Sales fell in Life Science Ingredients by 14% to CHF 506m. As expected, Microbial Control and Performance Intermediates were hit by stringent cost control and lower raw materials prices.
Compared with a strong first-half in 2008, sales declined by 8% to CHF 706m in Custom Manufacturing (Exclusive Synthesis and Biopharmaceuticals).
Lonza said Exclusive Synthesis suffered from an unfavourable product mix and from customers reducing their inventory levels. However, a stronger performance is anticipated in the second half.
Biopharmaceuticals also felt the effects of just-in-time ordering by customers. In addition, the division had to pay start-up costs from the opening of plants in China and Spain, and from making product changes at its plant in Portsmouth, NH (US).
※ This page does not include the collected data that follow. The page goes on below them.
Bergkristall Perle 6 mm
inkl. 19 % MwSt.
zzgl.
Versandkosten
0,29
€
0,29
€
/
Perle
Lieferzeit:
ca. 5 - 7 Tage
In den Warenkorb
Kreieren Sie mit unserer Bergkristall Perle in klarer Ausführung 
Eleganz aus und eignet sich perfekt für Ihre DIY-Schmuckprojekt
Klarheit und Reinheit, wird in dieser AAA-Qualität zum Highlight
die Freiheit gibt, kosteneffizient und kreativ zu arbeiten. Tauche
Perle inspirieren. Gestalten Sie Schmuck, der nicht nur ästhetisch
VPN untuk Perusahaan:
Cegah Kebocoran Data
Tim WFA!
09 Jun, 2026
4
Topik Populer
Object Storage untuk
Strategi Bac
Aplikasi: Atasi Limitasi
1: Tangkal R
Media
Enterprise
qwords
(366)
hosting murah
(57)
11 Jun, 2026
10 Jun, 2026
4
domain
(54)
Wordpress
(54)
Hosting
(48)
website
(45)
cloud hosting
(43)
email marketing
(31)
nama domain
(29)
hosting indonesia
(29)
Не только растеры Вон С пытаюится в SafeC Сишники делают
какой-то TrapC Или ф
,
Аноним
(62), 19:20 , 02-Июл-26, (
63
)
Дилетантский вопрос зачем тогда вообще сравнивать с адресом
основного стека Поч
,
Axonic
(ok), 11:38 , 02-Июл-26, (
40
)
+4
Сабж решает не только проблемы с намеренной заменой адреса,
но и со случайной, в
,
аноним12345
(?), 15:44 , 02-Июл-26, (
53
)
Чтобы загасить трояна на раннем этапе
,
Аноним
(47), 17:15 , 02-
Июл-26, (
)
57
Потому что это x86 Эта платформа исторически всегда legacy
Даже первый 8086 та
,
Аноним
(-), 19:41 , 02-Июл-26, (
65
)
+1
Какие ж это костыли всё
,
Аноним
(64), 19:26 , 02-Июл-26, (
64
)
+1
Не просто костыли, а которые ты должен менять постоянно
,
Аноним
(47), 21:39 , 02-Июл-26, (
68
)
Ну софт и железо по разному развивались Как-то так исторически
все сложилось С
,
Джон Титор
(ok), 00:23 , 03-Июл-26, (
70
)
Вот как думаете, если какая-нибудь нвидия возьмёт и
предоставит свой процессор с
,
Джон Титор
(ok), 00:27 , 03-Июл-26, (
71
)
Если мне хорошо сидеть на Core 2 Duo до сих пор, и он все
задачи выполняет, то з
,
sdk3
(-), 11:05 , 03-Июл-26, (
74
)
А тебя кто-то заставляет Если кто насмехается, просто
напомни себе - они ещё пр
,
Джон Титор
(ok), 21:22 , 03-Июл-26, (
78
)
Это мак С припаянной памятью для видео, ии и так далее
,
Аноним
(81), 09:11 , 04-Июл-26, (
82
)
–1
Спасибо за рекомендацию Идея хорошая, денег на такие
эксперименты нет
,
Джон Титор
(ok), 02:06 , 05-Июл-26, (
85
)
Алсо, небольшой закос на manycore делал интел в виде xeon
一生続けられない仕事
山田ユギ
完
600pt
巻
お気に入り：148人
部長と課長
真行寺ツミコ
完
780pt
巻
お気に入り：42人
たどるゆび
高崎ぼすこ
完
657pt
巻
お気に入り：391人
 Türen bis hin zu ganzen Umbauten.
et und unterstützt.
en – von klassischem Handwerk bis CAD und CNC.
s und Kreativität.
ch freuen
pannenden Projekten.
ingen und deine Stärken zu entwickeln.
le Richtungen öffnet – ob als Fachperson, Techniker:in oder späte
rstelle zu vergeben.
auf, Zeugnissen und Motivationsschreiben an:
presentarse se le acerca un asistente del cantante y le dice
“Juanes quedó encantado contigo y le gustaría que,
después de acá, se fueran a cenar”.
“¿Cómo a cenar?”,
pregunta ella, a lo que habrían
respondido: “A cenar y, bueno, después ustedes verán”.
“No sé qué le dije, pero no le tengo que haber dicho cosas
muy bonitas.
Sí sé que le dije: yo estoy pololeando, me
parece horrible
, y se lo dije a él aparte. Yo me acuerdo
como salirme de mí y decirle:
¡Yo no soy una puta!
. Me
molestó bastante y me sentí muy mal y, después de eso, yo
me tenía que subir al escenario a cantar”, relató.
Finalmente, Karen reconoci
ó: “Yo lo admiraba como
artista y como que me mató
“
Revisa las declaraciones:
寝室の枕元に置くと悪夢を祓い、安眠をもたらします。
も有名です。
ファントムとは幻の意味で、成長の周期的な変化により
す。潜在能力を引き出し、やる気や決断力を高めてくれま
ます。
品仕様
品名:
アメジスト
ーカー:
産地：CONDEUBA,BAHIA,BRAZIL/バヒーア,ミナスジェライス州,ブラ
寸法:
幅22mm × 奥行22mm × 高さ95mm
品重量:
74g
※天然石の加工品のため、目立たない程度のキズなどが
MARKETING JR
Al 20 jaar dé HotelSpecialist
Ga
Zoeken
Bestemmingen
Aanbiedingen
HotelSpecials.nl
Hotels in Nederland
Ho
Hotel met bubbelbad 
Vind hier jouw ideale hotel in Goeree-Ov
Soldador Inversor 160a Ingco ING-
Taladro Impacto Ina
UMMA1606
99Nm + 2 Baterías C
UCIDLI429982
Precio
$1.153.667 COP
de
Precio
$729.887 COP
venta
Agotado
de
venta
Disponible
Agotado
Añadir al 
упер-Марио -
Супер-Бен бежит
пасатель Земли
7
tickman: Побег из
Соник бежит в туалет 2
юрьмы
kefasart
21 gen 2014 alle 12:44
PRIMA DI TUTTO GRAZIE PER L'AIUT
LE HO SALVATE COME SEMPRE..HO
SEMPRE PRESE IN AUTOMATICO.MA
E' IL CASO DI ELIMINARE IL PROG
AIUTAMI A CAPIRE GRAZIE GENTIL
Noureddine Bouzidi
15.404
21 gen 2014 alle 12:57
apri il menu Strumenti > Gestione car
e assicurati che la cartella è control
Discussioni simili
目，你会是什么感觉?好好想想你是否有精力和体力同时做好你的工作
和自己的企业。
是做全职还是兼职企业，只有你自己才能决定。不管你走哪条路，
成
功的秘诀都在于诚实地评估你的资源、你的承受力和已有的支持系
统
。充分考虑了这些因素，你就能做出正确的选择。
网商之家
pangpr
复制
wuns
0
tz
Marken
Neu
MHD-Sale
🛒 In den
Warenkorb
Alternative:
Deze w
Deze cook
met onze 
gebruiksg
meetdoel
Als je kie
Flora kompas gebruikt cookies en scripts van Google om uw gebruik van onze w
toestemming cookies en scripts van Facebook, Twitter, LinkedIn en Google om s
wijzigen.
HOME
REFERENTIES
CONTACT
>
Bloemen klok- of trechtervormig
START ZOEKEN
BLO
As a consequence, EBITDA dropped by 17% to CHF 179m.
Lonza said yesterday that it has combined Exclusive Synthesis and Biopharmaceuticals into a single entity called Lonza Custom Manufacturing in order to improve efficiency.
Sales in the Bioscience division rose by 9% to CHF 117m, driven by organic growth and the integration of Amaxa.
The company said all strategic projects going forward are on track. Project pipelines and the extension of the custom manufacturing business model to multiple product contracts leads Lonza to expect EBIT growth in the mid to high teens on average until 2013.